(Records excerpted from a collection)

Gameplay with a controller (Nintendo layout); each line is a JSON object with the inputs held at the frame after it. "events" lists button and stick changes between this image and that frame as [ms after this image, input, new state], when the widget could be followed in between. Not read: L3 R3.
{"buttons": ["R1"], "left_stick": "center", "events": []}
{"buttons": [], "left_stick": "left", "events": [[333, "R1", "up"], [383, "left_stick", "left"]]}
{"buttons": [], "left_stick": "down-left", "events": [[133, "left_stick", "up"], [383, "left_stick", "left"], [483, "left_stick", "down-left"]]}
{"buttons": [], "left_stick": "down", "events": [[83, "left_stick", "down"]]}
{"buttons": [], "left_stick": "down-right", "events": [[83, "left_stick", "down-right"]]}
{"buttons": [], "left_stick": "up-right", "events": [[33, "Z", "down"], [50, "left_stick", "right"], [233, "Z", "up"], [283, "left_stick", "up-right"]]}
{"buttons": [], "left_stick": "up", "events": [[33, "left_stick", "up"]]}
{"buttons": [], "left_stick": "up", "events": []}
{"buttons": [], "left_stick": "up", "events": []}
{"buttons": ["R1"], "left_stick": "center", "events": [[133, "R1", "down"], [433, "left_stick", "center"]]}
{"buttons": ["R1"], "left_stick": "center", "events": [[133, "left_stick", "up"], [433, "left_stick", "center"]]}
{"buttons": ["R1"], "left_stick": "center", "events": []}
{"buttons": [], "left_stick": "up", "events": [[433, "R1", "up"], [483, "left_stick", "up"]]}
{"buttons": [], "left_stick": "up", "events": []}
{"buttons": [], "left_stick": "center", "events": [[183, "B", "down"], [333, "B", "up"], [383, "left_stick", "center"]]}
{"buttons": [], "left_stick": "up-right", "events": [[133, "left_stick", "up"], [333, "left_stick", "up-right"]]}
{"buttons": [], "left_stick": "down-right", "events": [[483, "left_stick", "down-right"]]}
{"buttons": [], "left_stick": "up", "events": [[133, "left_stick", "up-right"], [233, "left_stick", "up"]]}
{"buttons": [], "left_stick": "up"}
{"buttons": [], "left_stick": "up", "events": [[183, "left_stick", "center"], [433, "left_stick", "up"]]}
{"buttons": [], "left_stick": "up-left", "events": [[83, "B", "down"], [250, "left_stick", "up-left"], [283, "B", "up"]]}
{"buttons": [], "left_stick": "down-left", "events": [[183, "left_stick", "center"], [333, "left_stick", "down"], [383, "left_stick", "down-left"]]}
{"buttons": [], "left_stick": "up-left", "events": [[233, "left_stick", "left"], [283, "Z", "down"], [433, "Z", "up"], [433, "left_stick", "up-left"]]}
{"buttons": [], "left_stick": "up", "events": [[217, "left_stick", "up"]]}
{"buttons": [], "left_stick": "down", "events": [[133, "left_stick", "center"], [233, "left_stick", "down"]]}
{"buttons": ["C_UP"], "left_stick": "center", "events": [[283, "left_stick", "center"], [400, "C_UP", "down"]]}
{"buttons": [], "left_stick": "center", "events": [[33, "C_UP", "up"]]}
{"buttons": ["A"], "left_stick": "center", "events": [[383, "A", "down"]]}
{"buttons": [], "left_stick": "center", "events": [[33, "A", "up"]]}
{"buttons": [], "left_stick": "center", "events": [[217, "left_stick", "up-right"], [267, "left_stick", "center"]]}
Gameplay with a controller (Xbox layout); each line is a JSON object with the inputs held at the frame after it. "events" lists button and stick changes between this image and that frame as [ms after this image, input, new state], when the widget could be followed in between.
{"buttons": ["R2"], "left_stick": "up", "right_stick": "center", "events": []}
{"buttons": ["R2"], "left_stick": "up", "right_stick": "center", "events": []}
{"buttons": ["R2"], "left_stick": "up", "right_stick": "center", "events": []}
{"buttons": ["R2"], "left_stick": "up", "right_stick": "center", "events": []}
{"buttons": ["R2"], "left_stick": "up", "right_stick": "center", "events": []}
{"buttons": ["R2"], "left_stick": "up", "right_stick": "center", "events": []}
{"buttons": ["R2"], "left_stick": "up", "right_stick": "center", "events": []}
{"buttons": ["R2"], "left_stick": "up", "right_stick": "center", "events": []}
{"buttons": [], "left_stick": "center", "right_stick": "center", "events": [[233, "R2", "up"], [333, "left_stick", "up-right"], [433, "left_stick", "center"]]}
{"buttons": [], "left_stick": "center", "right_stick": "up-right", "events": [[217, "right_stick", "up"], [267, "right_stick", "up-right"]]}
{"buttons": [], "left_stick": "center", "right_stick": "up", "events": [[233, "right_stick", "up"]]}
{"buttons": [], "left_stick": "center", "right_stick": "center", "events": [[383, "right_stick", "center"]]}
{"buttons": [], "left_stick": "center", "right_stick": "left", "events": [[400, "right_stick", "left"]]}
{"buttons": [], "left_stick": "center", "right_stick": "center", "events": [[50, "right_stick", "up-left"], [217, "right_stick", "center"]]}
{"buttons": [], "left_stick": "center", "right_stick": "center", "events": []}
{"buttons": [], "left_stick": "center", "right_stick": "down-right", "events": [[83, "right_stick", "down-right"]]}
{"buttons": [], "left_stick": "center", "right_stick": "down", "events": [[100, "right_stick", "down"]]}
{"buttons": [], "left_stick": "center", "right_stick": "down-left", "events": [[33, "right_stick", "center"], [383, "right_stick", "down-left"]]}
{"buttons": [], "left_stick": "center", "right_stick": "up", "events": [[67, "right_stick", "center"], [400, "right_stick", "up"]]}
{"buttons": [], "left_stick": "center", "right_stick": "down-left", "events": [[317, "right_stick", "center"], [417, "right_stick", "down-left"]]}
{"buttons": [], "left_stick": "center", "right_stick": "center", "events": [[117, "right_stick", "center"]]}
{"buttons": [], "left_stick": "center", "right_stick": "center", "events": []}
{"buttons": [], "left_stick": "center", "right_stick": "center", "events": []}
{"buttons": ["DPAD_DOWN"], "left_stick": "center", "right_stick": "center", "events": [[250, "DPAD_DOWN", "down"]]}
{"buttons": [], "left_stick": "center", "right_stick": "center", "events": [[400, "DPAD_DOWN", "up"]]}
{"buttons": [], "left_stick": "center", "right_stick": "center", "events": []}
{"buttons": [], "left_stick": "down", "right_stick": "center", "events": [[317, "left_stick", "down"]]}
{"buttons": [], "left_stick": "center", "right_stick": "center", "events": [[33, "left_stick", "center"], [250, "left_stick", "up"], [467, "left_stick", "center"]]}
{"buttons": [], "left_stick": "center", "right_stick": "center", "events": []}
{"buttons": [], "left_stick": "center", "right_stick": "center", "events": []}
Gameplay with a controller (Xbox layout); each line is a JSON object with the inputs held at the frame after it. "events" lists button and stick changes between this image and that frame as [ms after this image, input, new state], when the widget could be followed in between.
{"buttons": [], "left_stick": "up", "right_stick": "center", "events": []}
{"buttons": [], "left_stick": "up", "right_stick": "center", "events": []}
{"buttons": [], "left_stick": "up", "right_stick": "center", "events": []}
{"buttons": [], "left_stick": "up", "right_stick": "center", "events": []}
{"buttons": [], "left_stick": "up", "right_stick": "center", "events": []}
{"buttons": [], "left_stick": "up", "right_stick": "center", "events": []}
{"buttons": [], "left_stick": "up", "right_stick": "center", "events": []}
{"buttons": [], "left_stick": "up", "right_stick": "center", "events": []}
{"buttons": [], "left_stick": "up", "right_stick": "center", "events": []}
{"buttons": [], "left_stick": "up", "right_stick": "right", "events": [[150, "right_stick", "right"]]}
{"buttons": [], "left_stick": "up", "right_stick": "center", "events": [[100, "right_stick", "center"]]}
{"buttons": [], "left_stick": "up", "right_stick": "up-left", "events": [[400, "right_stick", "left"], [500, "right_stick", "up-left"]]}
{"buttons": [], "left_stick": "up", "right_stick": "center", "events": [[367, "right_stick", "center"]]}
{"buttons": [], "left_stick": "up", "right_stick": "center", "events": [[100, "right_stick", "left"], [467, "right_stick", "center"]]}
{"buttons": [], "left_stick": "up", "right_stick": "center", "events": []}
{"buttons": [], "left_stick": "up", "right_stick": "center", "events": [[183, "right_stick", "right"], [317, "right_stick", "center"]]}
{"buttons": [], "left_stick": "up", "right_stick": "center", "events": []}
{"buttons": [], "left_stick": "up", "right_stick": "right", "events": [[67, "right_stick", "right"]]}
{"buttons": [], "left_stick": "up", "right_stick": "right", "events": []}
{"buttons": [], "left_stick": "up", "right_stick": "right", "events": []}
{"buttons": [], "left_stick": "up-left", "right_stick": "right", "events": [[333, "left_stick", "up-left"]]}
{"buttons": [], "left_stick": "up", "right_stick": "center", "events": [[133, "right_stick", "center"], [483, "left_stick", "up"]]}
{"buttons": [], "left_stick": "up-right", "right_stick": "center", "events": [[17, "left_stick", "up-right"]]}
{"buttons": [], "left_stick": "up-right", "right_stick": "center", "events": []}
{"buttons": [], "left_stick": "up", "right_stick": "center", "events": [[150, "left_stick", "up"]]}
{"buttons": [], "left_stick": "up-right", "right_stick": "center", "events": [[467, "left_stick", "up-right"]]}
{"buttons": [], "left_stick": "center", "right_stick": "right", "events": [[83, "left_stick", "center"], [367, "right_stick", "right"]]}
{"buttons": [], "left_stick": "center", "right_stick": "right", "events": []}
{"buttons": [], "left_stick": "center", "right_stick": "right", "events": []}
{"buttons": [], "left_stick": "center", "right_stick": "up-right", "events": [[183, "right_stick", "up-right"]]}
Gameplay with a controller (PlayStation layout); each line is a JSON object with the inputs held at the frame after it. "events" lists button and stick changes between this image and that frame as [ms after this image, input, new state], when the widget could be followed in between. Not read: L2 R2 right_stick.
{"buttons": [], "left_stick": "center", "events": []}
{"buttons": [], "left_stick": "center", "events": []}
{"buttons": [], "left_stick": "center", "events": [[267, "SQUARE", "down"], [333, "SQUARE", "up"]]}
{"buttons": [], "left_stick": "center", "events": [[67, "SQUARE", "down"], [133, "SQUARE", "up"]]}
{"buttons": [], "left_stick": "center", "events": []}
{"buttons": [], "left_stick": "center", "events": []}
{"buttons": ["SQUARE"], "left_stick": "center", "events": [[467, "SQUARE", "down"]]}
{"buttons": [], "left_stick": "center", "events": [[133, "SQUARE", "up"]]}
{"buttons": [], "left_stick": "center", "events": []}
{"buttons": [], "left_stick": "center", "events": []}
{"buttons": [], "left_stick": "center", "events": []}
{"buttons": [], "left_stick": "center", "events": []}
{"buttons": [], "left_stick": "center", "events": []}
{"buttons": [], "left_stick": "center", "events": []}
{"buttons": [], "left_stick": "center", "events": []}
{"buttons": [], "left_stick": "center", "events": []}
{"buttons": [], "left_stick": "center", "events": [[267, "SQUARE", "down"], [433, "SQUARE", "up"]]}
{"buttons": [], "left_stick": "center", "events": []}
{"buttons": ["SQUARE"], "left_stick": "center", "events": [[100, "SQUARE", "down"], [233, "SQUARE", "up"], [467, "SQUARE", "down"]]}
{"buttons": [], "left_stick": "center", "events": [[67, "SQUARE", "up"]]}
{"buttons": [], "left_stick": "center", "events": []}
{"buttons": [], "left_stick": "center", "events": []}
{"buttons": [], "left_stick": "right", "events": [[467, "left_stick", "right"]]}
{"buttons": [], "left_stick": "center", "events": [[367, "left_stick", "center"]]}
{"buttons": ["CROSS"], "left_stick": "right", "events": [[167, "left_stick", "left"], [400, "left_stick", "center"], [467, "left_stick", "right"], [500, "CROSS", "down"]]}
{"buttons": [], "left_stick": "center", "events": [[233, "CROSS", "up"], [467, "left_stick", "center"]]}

| YOUR TASK |
Where does the string "CROSS" appear in the records? Copy every line that holds it.

| SOLUTION |
{"buttons": ["CROSS"], "left_stick": "right", "events": [[167, "left_stick", "left"], [400, "left_stick", "center"], [467, "left_stick", "right"], [500, "CROSS", "down"]]}
{"buttons": [], "left_stick": "center", "events": [[233, "CROSS", "up"], [467, "left_stick", "center"]]}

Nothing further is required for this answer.